Types of Stablecoin Activity:
The most common purpose for using stablecoins in our sample is still trading cryptocurrencies or NFTs, but other non-crypto uses are not far behind. Overall, 47% of respondents said one of their main purposes was to store funds in USD, 43% mentioned getting better currency exchange rates, and 39% said they wanted to earn a yield. The results are clear: non-crypto uses account for a large portion of stablecoin usage in the countries we surveyed.
Penetration of stablecoins in user portfolios:
At the country level, Nigerians have a significantly higher percentage than other countries, followed by Turkey and India. In the sample of Indian users, the wealthiest respondents said that stablecoins account for a larger proportion of their financial portfolios.
Findings by country:
The most active stablecoin users in the sample are Nigeria, India, Indonesia, Turkey and Brazil. In terms of the proportion of stablecoins in portfolios, Nigeria is still far ahead, followed by India, Turkey, Brazil and Indonesia.
Tether preference for USDT:
Tether is widely considered to be the most popular stablecoin among users in emerging markets. We want to understand its lasting advantage. The most commonly cited reasons for preferring Tether were its network effects, followed by greater trust in Tether and Tether’s best liquidity.
Conclusion
In this study, we first demonstrate that stablecoin usage is growing from an on-chain perspective, whether measured by monthly active addresses, total supply, or settlement value. In particular, our new transaction value estimates show that stablecoins have become an important settlement tool, comparable to existing transfer networks, while avoiding the overestimation problem that is common in on-chain data in the past.
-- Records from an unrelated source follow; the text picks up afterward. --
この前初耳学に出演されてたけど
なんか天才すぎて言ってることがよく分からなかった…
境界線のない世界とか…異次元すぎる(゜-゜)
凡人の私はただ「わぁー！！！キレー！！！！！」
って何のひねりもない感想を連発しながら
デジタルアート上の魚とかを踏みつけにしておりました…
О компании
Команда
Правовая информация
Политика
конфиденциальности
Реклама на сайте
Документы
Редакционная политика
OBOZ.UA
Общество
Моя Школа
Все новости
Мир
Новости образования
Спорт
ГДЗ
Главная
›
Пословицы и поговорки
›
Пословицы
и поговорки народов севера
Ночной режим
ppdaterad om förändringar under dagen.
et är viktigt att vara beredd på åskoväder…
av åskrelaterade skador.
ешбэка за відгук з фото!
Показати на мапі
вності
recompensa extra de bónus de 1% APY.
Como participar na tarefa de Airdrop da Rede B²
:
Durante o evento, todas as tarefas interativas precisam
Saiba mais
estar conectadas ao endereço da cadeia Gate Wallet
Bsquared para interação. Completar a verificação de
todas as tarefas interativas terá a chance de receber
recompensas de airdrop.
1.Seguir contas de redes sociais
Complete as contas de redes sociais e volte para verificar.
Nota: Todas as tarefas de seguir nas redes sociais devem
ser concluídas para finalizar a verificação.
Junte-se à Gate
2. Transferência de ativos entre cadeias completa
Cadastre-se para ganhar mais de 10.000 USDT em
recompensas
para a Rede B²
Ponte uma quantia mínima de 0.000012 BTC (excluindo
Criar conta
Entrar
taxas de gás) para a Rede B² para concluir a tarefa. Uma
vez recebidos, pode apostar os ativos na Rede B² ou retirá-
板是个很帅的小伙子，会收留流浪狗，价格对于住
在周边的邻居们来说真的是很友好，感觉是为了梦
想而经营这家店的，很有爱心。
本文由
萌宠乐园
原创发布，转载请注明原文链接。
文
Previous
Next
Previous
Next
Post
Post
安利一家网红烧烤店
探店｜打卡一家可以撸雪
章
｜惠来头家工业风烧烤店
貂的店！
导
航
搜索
Our findings overturn the common perception that stablecoins are only used for speculative crypto asset trading. 47% of the crypto users surveyed said they use stablecoins for USD savings, 43% cited efficient currency exchange, and 39% mentioned earning yield. While visiting cryptocurrency exchanges remains the most common use case for respondents, a range of ordinary (non-crypto) economic activities are also reflected.
When asked about non-crypto stablecoin activity, the most common use case was currency substitution (69%), followed by payment for goods and services (39%) and cross-border payments (39%). It is clear that in the countries surveyed, stablecoins have evolved from being simply transaction collateral to being a commonly used digital dollar instrument.
More importantly, almost all stablecoins (about 99%) are pegged to the U.S. dollar. The discussion of stablecoin regulation in the United States cannot ignore the fact that a large number of individuals and businesses in emerging markets rely on these networks for savings, cross-border payments, remittances, and corporate cash management. In almost all of the countries surveyed, stablecoins are increasingly becoming a substitute for scarce U.S. dollar banking services. When discussing the merits of stablecoins, the potential benefits of efficient access to alternative hard currency for billions of users in emerging markets must have a place.